In this version, Noah is first seen as a child when he and his father are bonding in the wilderness in a ritual involving snakeskins that hearkens back to Eden.  (I’m rather surprised they didn’t throw in an apple or two).   They are interrupted by the evil Tubal-Cain (Ray Winstone) who kills daddy but misses the young Noah.  Fast forward a generation and Noah, now a middle aged Russell Crowe, is married to the virtuous Naameh (Jennifer Connelly) with sons of his own.  While marching across yet another land laid waste by Tubal-Cain and his minions, they discover a lone survivor of a massacre, a young girl Ila whom they adopt into their little family.  More time passes and the kids have grown; Ila is now a strikingly beautiful Emma Watson who is in love with his oldest son, Shem (Douglas Booth).  Middle son Ham (Logan Lerman) is desperate for a girlfriend of his own and youngest son Japheth (Leo Hugh McCarroll) barely registers screen time.  Noah is despairing of the wickedness of the earth and seeks out his grandfather Methuselah (Anthony Hopkins) who gives him a mystical Edenic seed.  He takes it home, plants a Miracle-Gro forest and decides to follow divine instruction in building an ark.  For this monumental task, he enlists a lot of fallen angels who look a bit like Transformers crossed with the Thing from The Fantastic Four.  The ark takes shape.  The animals show up and conveniently become comatose under the influence of magic incense.  Evil Tubal-Cain and his minions try to rush the ark as the rains come and are held off by the weird stone things who turn into pillars of light as they die.  This leads into a bunch of very un-biblical subplots involving Tubal-Cain stowing away on the ark, Noah threatening to kill his grandchildren, the burning of an escape raft but all eventually ends happily with a big rainbow party.

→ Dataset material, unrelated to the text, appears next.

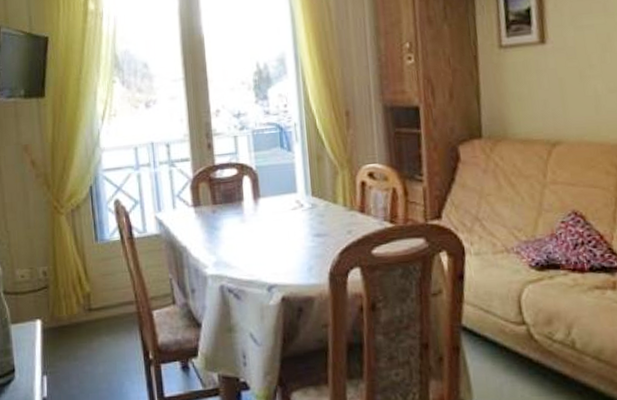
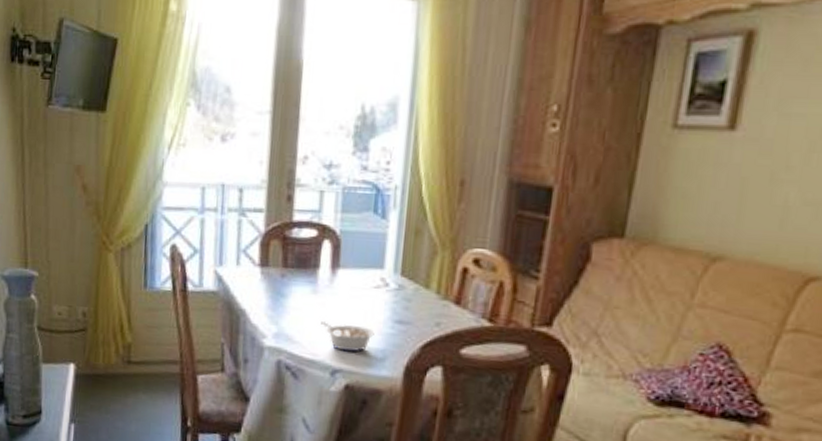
legume: none [252,244,299,268] -> present [321,321,375,352]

I quite liked the film.  Aronofsky’s superb visual sense keeps the viewers’ attention and there are surprisingly lovely shots scattered throughout.  He knows how to use his special effects in service of the story and shies away from sequences that could become cliché.  (There is no parade of the animals to a pompous orchestral score).  He is more interested in exploring the thematic material behind the Noah legend than the literal legend itself and his screenplay reflects this.  I’m sure that this led to a certain amount of shunning by the biblical literalist community who expect no deviation from sacred text.  For a biblical film, there is also little reference to god, only to a creator who has become disenchanted with his creation which was probably also difficult for more fundamentalist individuals to handle.

The film is aided by Clint Mansell’s spare scoring, Matthew Libatique’s cinematography and a gorgeous production design by Mark Friedberg.  The performances are goodish.  Crowe retains a magnetic screen presence as he ages and carries the film.  He is aided by the supporting cast (especially Anthony Hopkins who plays aged Methuselah with a definite twinkle in his eye).  I was particularly taken with Emma Watson who is maturing into a lovely young actress now that she has left Hogwarts behind.   It’s definitely worth a look, assuming that you are willing to see the story in more metaphorical and less literal terms.

Snake skin arm wrapping.  Instant flowers.  Spreading streams.  Gratuitous cannibalism.  Exploding golems. Bird flocks.  Water dreams.  Girlfriend trampling. Mass drownings. Infant endangerment.